PROBLEM DETAILS:
Go through the listing below and state how many of its lines include "display". Write only that number.

AVAILABLE DATA:
--- START ---

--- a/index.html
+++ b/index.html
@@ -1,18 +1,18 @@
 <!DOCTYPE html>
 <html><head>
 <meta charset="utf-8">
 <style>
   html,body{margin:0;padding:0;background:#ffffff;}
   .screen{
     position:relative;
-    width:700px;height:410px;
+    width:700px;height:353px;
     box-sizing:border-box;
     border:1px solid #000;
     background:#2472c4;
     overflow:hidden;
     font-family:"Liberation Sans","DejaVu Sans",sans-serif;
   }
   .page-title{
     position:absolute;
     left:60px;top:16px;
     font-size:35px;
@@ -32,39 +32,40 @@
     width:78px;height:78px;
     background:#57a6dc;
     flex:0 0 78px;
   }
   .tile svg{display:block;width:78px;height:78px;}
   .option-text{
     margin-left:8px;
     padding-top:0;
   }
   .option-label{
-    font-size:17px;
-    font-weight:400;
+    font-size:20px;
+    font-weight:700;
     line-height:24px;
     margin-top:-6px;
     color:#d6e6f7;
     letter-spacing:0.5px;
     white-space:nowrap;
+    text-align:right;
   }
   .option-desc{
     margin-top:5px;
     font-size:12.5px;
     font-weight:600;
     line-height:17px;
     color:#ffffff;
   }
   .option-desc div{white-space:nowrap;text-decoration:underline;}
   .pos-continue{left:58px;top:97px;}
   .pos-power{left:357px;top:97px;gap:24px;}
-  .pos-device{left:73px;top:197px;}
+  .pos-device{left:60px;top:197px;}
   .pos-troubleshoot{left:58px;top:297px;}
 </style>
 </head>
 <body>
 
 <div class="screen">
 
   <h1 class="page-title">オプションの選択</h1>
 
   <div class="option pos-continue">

--- END ---
--- START ---

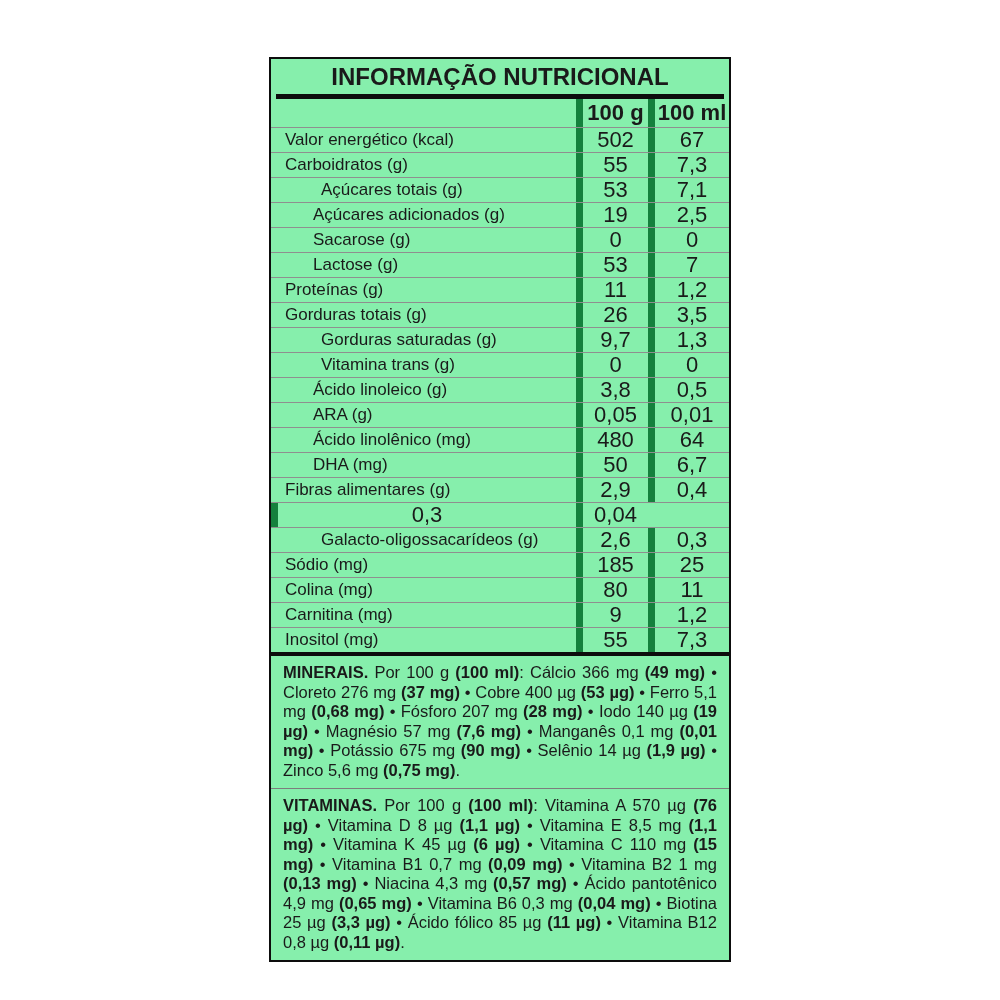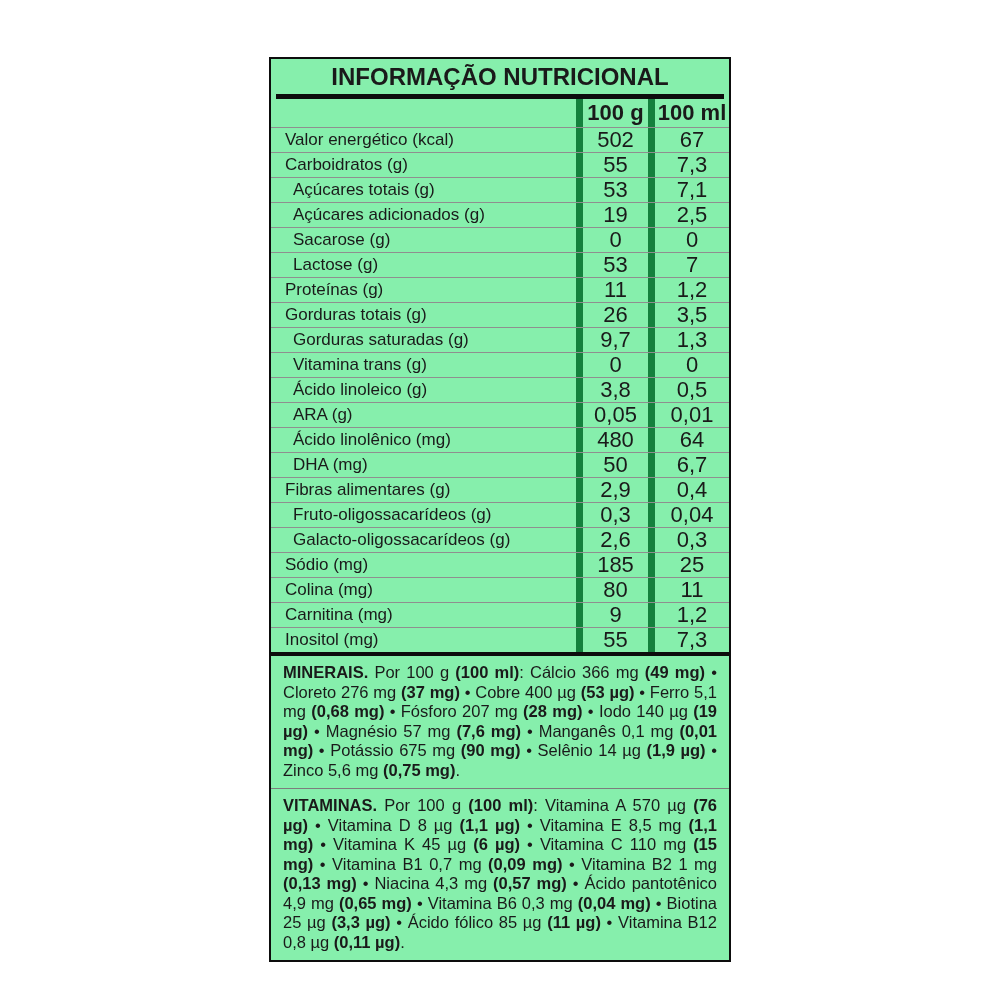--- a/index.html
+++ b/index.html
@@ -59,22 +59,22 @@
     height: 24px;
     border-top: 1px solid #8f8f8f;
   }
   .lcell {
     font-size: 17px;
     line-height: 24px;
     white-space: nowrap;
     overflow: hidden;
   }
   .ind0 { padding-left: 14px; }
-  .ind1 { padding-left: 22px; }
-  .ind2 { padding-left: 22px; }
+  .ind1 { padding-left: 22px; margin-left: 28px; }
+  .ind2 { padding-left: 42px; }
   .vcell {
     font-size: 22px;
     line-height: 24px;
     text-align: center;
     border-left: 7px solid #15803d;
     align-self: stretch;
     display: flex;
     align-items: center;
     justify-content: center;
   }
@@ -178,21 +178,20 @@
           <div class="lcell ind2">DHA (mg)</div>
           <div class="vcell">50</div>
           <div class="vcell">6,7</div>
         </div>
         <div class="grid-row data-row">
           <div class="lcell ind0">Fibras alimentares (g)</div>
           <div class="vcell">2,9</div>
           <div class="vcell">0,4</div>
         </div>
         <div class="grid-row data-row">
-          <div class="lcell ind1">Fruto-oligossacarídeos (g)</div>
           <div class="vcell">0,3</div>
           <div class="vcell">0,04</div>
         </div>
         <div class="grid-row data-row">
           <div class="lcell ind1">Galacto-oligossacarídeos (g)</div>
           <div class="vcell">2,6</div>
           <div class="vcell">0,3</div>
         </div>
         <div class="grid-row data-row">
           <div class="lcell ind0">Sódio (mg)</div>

--- END ---
--- START ---

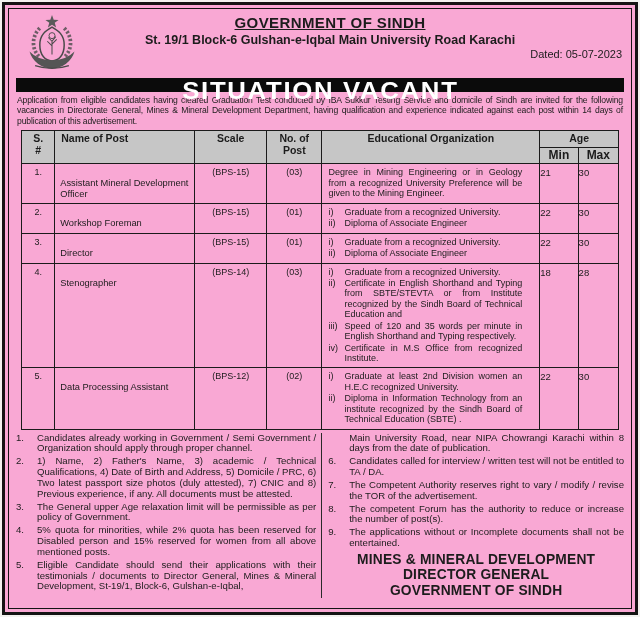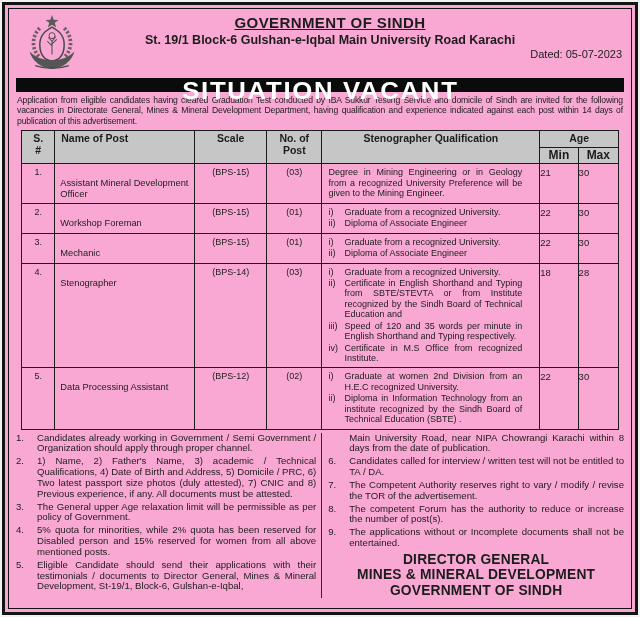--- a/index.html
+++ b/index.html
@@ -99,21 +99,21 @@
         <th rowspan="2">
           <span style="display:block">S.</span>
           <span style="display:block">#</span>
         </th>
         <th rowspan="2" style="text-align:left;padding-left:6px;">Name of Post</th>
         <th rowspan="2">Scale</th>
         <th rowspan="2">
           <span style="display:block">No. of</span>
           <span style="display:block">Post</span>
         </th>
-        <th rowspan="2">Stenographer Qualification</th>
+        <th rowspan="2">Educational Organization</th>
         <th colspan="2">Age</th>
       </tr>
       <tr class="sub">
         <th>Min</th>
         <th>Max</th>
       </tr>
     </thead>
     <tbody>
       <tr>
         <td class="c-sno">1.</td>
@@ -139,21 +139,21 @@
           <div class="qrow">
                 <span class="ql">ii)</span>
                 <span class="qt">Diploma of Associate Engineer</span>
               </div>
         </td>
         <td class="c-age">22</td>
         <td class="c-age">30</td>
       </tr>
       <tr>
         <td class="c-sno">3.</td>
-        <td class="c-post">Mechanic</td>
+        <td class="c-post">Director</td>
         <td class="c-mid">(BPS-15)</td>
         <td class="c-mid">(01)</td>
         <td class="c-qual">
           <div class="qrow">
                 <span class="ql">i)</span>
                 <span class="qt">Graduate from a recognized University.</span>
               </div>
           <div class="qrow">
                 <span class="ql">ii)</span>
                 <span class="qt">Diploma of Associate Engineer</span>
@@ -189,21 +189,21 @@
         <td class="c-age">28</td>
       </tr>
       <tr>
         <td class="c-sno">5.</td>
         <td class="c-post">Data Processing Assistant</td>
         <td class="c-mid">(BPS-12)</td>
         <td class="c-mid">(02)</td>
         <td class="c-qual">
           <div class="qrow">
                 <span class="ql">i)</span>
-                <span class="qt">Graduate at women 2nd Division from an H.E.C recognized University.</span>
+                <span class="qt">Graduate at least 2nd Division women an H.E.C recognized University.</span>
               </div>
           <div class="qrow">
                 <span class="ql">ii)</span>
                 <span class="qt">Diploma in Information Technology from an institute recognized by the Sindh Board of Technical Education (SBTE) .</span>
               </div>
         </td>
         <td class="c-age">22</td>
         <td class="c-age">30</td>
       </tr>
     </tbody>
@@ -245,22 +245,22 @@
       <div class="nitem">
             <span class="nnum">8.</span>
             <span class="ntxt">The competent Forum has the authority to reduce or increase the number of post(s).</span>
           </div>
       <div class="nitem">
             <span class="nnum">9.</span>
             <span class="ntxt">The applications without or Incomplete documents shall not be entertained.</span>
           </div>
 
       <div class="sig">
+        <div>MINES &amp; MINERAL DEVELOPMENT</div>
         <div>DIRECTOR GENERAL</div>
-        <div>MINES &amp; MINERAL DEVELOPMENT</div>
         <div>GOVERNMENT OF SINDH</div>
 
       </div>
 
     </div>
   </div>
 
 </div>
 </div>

--- END ---

RESPONSE:
6